# Provided data:
┄┄┄┄┄┄

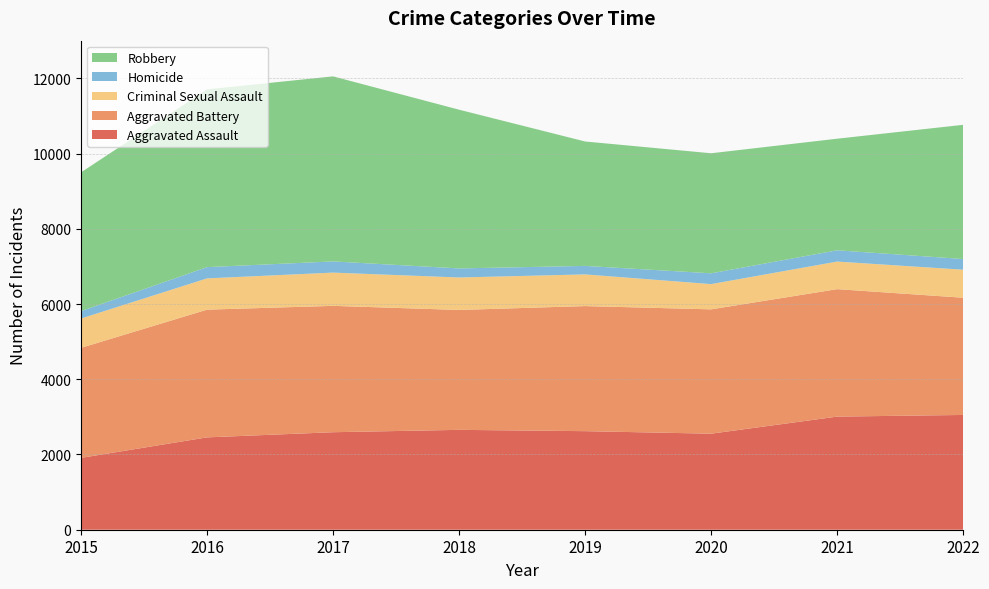

Reading left to right, what are all the values shown in this chart?

Aggravated Assault: 2015=1910	2016=2455	2017=2592	2018=2655	2019=2620	2020=2553	2021=3007	2022=3051
Aggravated Battery: 2015=2925	2016=3395	2017=3359	2018=3187	2019=3325	2020=3305	2021=3388	2022=3116
Criminal Sexual Assault: 2015=779	2016=831	2017=884	2018=863	2019=842	2020=671	2021=733	2022=745
Homicide: 2015=197	2016=299	2017=297	2018=241	2019=226	2020=287	2021=300	2022=284
Robbery: 2015=3688	2016=4726	2017=4919	2018=4219	2019=3307	2020=3191	2021=2966	2022=3567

┄┄┄┄┄┄

# Job item:
Rewrite all of the records above, replacing "chart" with "graph" and leaving everything else unchanged. Omit the pictures from your answer.

# Reply:
Reading left to right, what are all the values shown in this graph?

Aggravated Assault: 2015=1910	2016=2455	2017=2592	2018=2655	2019=2620	2020=2553	2021=3007	2022=3051
Aggravated Battery: 2015=2925	2016=3395	2017=3359	2018=3187	2019=3325	2020=3305	2021=3388	2022=3116
Criminal Sexual Assault: 2015=779	2016=831	2017=884	2018=863	2019=842	2020=671	2021=733	2022=745
Homicide: 2015=197	2016=299	2017=297	2018=241	2019=226	2020=287	2021=300	2022=284
Robbery: 2015=3688	2016=4726	2017=4919	2018=4219	2019=3307	2020=3191	2021=2966	2022=3567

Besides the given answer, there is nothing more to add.